Em outras palavras, o dono do imóvel é o titular da taxa condominial, e as cobranças devem ser dirigidas a ele. Mesmo o inquilino sendo responsável pela taxa ordinária durante o contrato de aluguel, o condomínio deve cobrar do proprietário, e este poderá depois cobrar do inquilino.
Independente de ser inquilino ou proprietário, o morador não poderá ser impedido de frequentar áreas comuns do condomínio por falta de pagamento da taxa condominial. Como dito, as punições aplicáveis nessa situação são de caráter pecuniário.
No entanto, para áreas em que requer o pagamento de um valor para utilização, por exemplo, salão de festa, churrasqueira, há alternativas para que não onere ainda mais o condomínio. Se existe uma taxa de uso, certamente gera despesas extras, como o consumo de luz, gás, serviço de limpeza. Para que o condomínio não seja prejudicado e também não crie constrangimentos, uma solução seria o pagamento antecipado dessa taxa pelos condôminos inadimplentes, e os demais poderiam pagar junto com o valor do condomínio do mês subsequente ao uso. Ou ainda, convencionar que o pagamento seja antecipado para todos, sendo uma decisão mais igualitária.
Apesar de ser um tema polêmico, o condomínio não tem o direito de expor o inadimplente. Restrição de uso de área comum, lista de devedores fixadas em elevadores, impedimento de uso dos elevadores, não são permitidos! Inclusive, pode sair caro para o condomínio que insiste nesse tipo de comportamento. No julgamento de um Recurso Especial (REsp 1401815), por exemplo, a Terceira Turma do Superior Tribunal de Justiça (STJ) condenou o condomínio ao pagamento de R$ 10.000,00 (dez mil reais) por danos morais ao inadimplente que foi impedido de utilizar o elevador que dava acesso ao seu imóvel.
Por isso, é sugerido que todas as Convenções e Regimentos Internos com mais de cinco anos de confecção sejam atualizados! Principalmente os que preveem punições ilegais como as tratadas aqui. Expor um morador a uma situação humilhante por inadimplência poderá gerar prejuízos para o condomínio, como o pagamento de indenização por dano moral.

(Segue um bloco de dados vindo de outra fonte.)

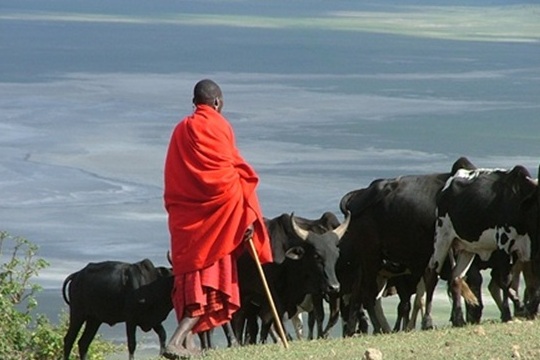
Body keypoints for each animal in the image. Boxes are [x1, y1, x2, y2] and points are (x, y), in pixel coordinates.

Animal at [233, 211, 350, 344]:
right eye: (316, 255)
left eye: (336, 255)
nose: (334, 286)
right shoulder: (274, 297)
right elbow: (278, 322)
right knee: (239, 321)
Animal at [340, 158, 474, 334]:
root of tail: (358, 196)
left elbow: (455, 279)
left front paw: (457, 318)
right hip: (370, 256)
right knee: (367, 294)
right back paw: (378, 328)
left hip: (367, 262)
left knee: (359, 294)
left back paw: (355, 329)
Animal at [424, 165, 540, 328]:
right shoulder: (504, 244)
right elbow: (505, 281)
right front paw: (508, 314)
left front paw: (529, 310)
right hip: (442, 237)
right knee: (431, 274)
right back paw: (427, 321)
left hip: (466, 248)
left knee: (456, 277)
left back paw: (458, 319)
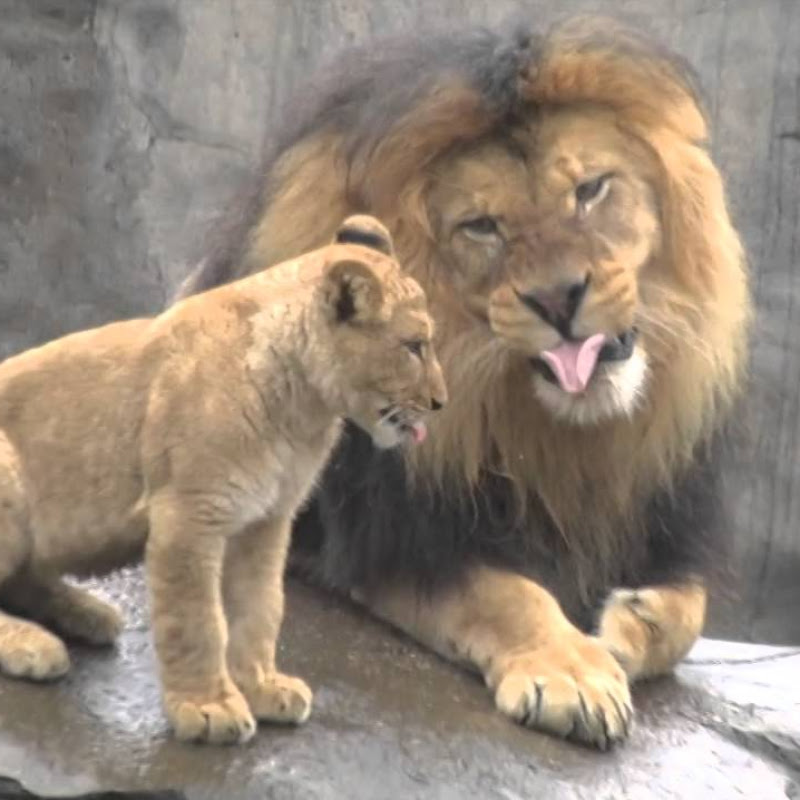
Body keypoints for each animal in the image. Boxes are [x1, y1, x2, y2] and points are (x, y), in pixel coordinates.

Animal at [180, 15, 752, 748]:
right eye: (481, 226)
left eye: (590, 190)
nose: (558, 300)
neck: (561, 436)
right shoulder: (394, 539)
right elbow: (507, 594)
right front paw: (571, 673)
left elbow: (691, 609)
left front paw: (636, 620)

Busque por advogados especializados! Não existem modelos prontos de Convenções e Regimentos Internos. Esses documentos requerem um estudo profundo para cada realidade e um jurídico especializado dará todo o respaldo para alterações adequadas. Encontrar soluções justas e legais para o perfeito andamento do condomínio é sempre a melhor saída.